This is one of the problem I have been solving form Velleman's How to prove book:
Suppose $R$ is a partial order on $A$, $B_1 \subseteq A$, $B_2 \subseteq A$, $\forall x \in B_1 \exists y \in B_2 (xRy)$, and $\forall x \in B_2 \exists y \in B_1(xRy)$.
Prove that if $B_1$ and $B_2$ are disjoint then neither of them has a maximal element.
Now I have tried to prove it by contradiction by assuming that $B_1$ has maximal element. But that is not leading me to anywhere.

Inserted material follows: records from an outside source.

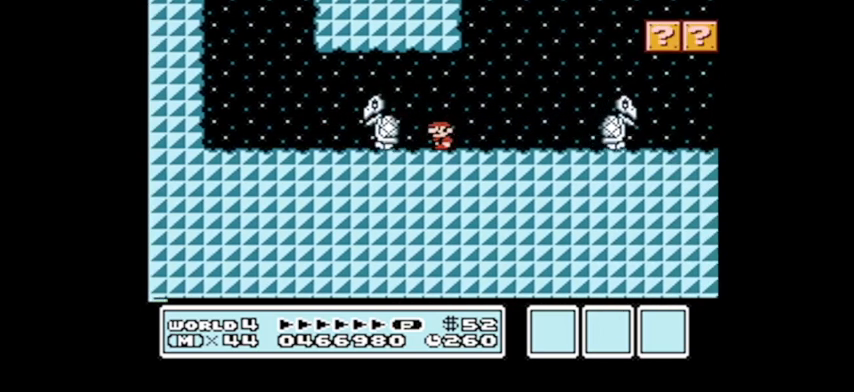
Gameplay with a controller (Nintendo layout); each line is a JSON object with the inputs held at the frame after it. "events" lists button and stick changes between this image and that frame as [ms after this image, input, new state], when the widget could be followed in between. Not read: L3 R3.
{"buttons": ["DPAD_RIGHT"], "events": [[367, "DPAD_RIGHT", "down"]]}
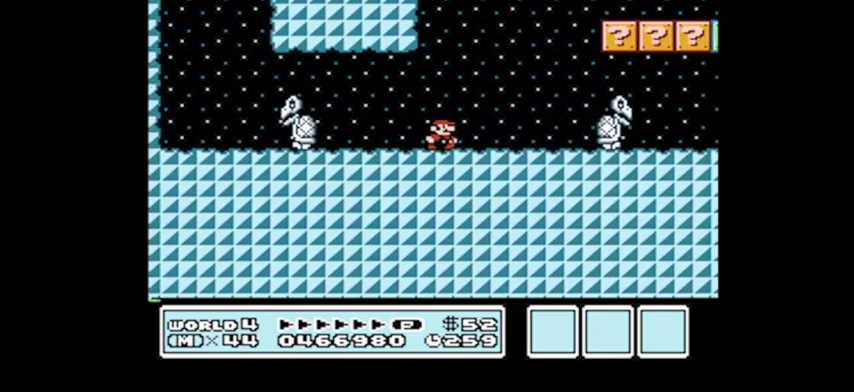
{"buttons": ["DPAD_RIGHT"], "events": [[166, "DPAD_RIGHT", "up"], [433, "DPAD_RIGHT", "down"]]}
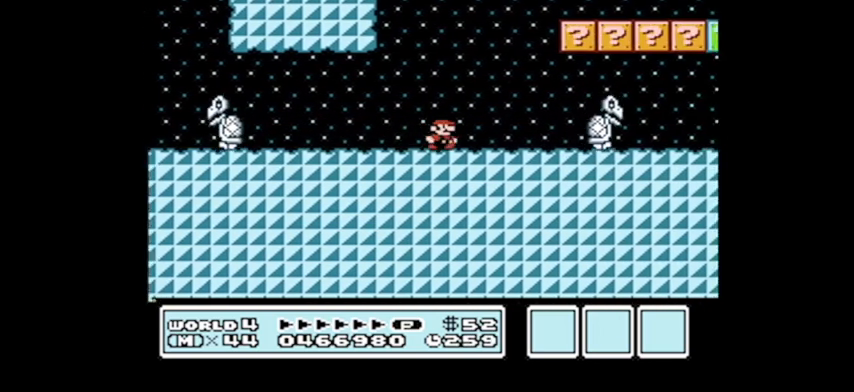
{"buttons": ["DPAD_RIGHT"], "events": [[100, "DPAD_RIGHT", "up"], [434, "DPAD_RIGHT", "down"]]}
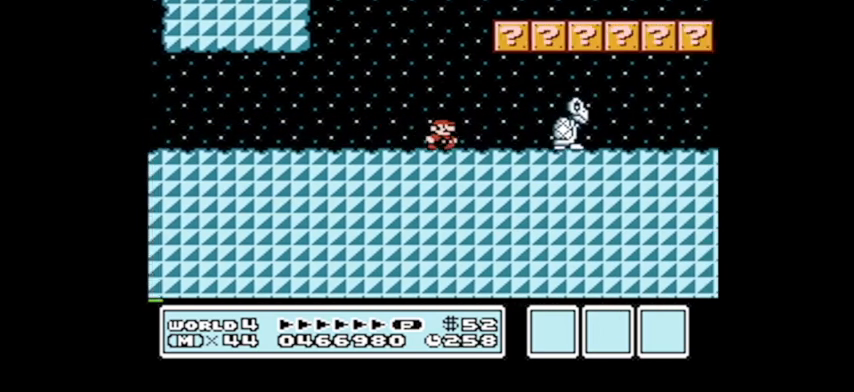
{"buttons": ["DPAD_RIGHT"], "events": [[34, "DPAD_RIGHT", "up"], [267, "A", "down"], [434, "DPAD_RIGHT", "down"], [501, "A", "up"]]}
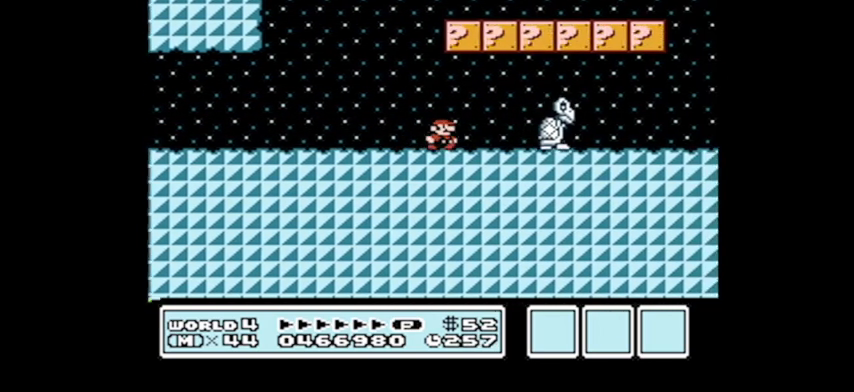
{"buttons": ["DPAD_RIGHT"], "events": [[33, "DPAD_RIGHT", "up"], [367, "DPAD_RIGHT", "down"]]}
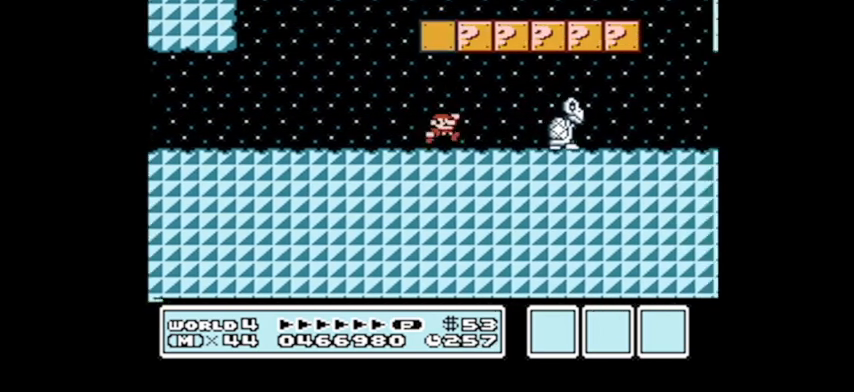
{"buttons": [], "events": [[33, "A", "down"], [33, "DPAD_RIGHT", "up"], [233, "A", "up"]]}
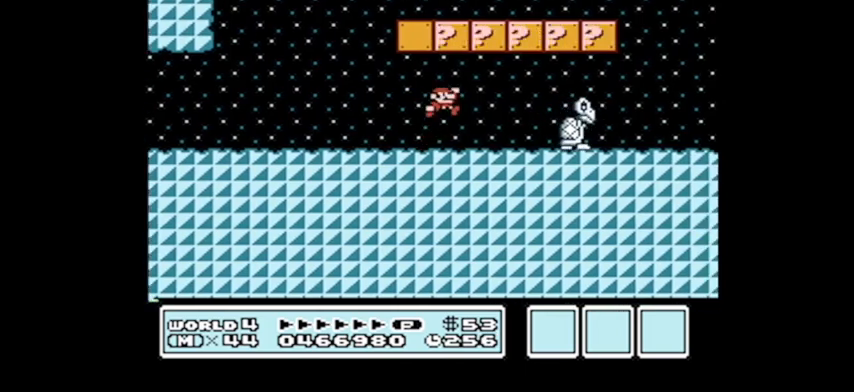
{"buttons": [], "events": [[67, "DPAD_RIGHT", "down"], [133, "A", "down"], [200, "DPAD_RIGHT", "up"], [400, "A", "up"]]}
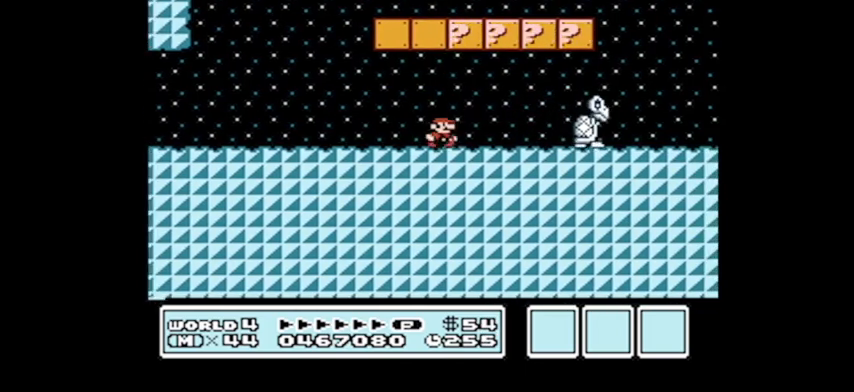
{"buttons": [], "events": [[133, "DPAD_RIGHT", "down"], [300, "A", "down"], [300, "DPAD_RIGHT", "up"], [500, "A", "up"]]}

Any thoughts on how to solve this problem?
We let $\leq$ be our order.
Suppose $B_1$ has a maximal element $x$.
Then by the hypothesis there is an element $y$ in $B_2$ so that $x\leq y$.
by our hypothesis there is an element $z$ in $B_1$ so that $y\leq z$
By transitivity $x\leq z$.
If $x=z$ then $x\leq y$ and $y\leq x$ but we know $x\neq y$ because $B_1$ and $B_2$ are disjoint, this is a contradiction.
Therefore we must have $x<z$ which is also a contradiction because $x$ is maximal. The contradiction comes from assuming $B_1$ has a maximal element, we conclude $B_1$ has no maximal element.
(Proving $B_2$ has no maximal element is analogous).